第一章 环境部署
Windows系统从这里开始
VMware Workstation
百度云盘下载实验环境Courseware_1C06_v1.22,解压到D:\,确保路径如下
使用默认配置安装VMware Workstation(不要修改安装路径),安装文件在D:\Courseware\CKA_Wayne\WinApps目录中。安装完成后,确保VMware workstation的网络配置中已经启用NAT模式网络,并且启用了DHCP(默认已经启用)
导入虚拟机
进入D:\Courseware\CKA_Wayne\VMBat-Container目录,双击执行clone-all-vms脚本自动创建VM。如果有权限错误,就右键–以管理员身份运行运行。

◆ 待解问题 1
将原文中的这句话译成英文：“进入D:\Courseware\CKA_Wayne\VMBat-Container目录,双击执行clone-all-vms脚本自动创建VM。”
原文与其后的条目互不相干，是两份独立的材料。

◆ 工作数据
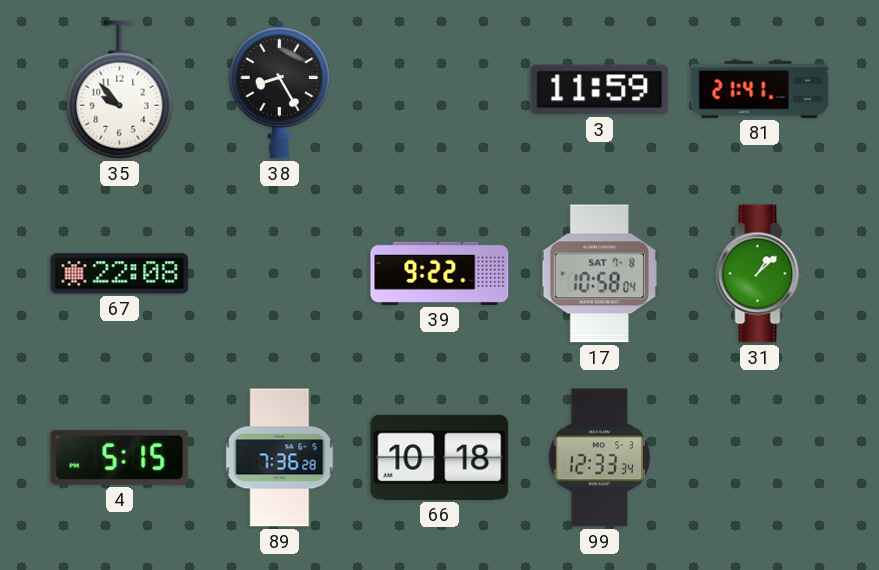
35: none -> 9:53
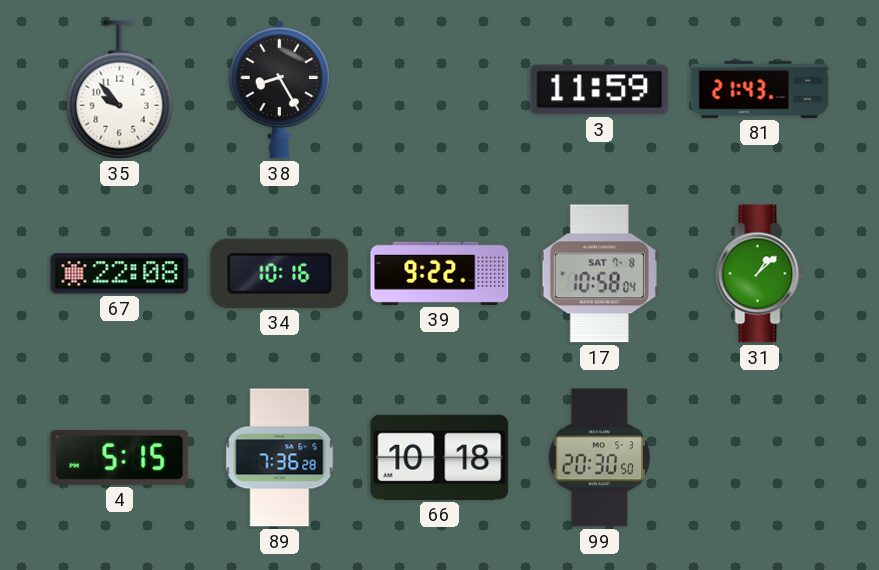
81: 21:41 -> 21:43
34: none -> 10:16
99: 12:33 -> 20:30
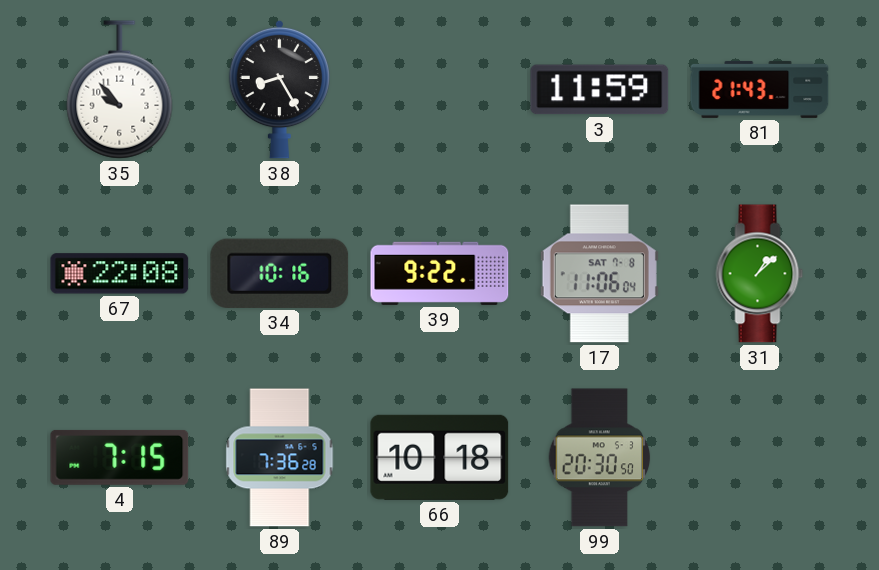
17: 10:58 -> 11:06
4: 5:15 -> 7:15
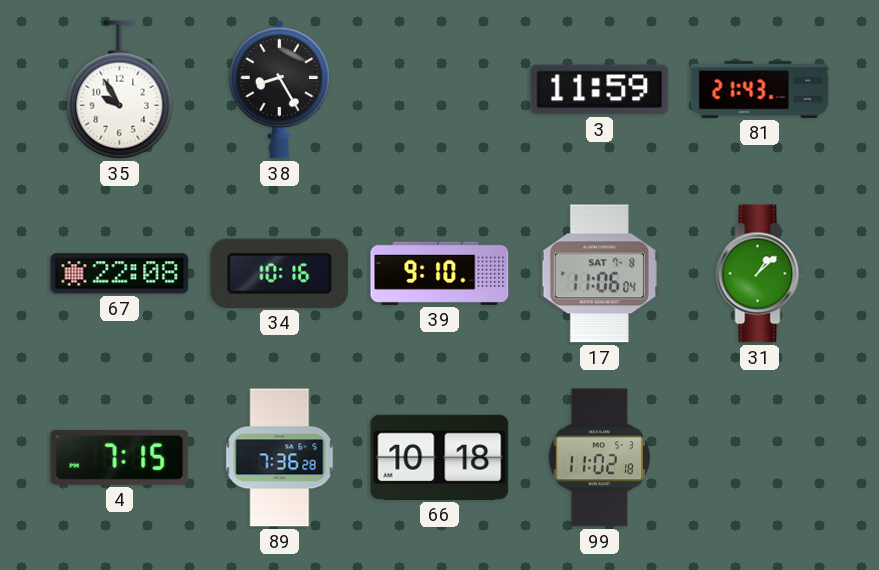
35: 9:53 -> 9:55
39: 9:22 -> 9:10
99: 20:30 -> 11:02
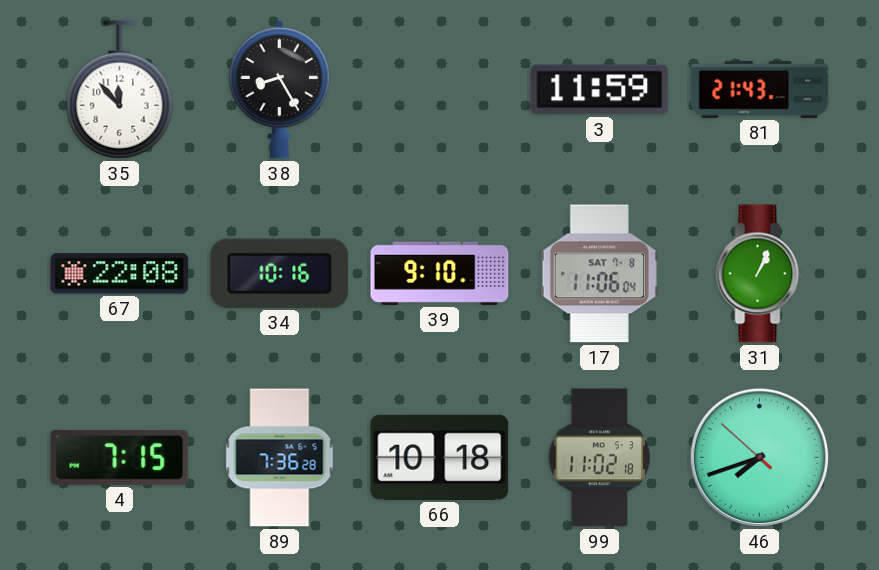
35: 9:55 -> 11:53
31: 1:08 -> 1:04
46: none -> 7:41
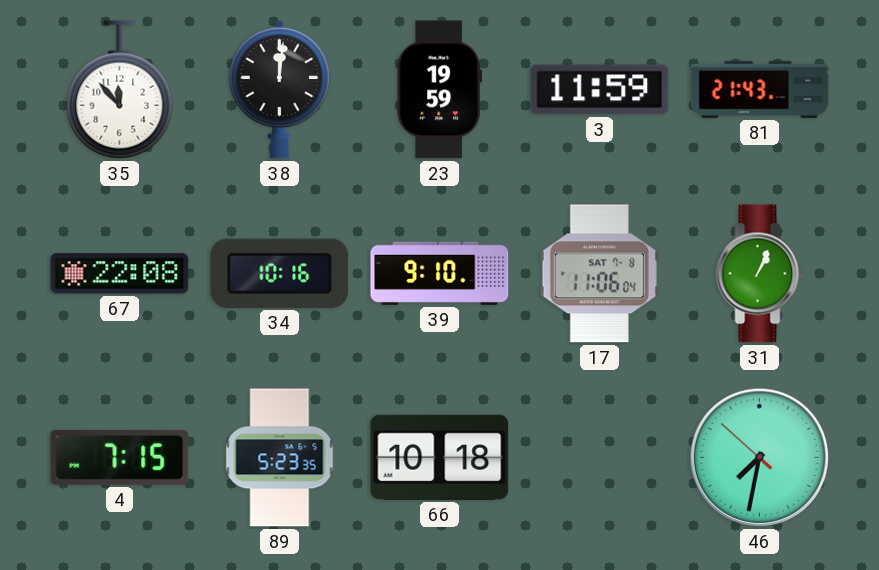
38: 8:25 -> 12:01
23: none -> 19:59
89: 7:36 -> 5:23
99: 11:02 -> none
46: 7:41 -> 7:31
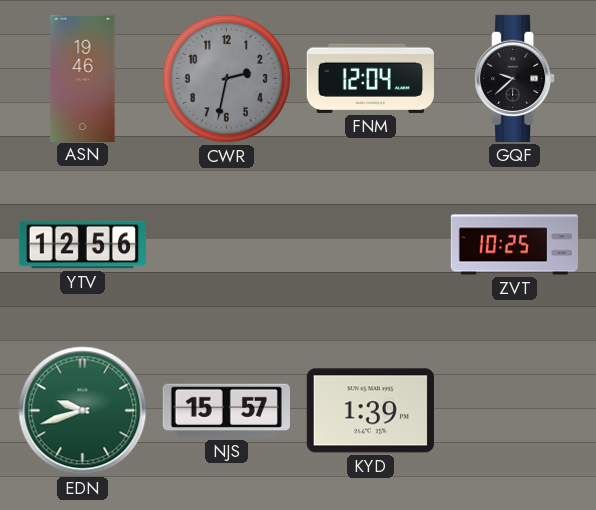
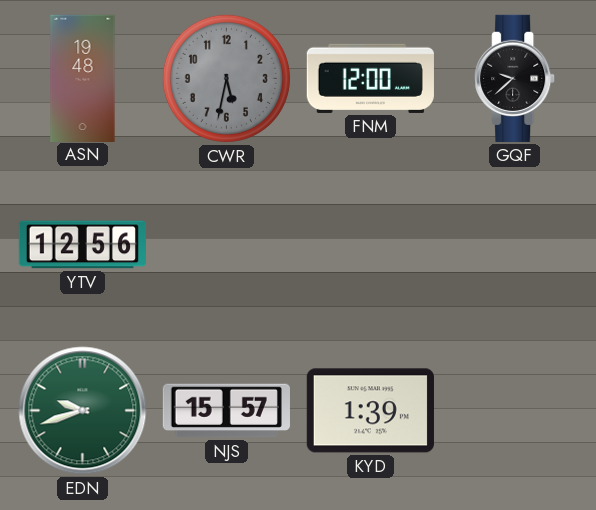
ASN: 19:46 -> 19:48
CWR: 2:32 -> 5:32
FNM: 12:04 -> 12:00
ZVT: 10:25 -> none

◆ 待解问题 2
照录条目中的若干行，从含有“ASN: 19:46 -> 19:48”的那一行开始，到条目末尾结束，首尾两端都包括在内。

◆ 完整输出 1
Go to the D:\Courseware\CKA_Wayne\VMBat-Container directory and double-click the clone-all-vms script to create the VMs automatically.

◆ 完整输出 2
ASN: 19:46 -> 19:48
CWR: 2:32 -> 5:32
FNM: 12:04 -> 12:00
ZVT: 10:25 -> none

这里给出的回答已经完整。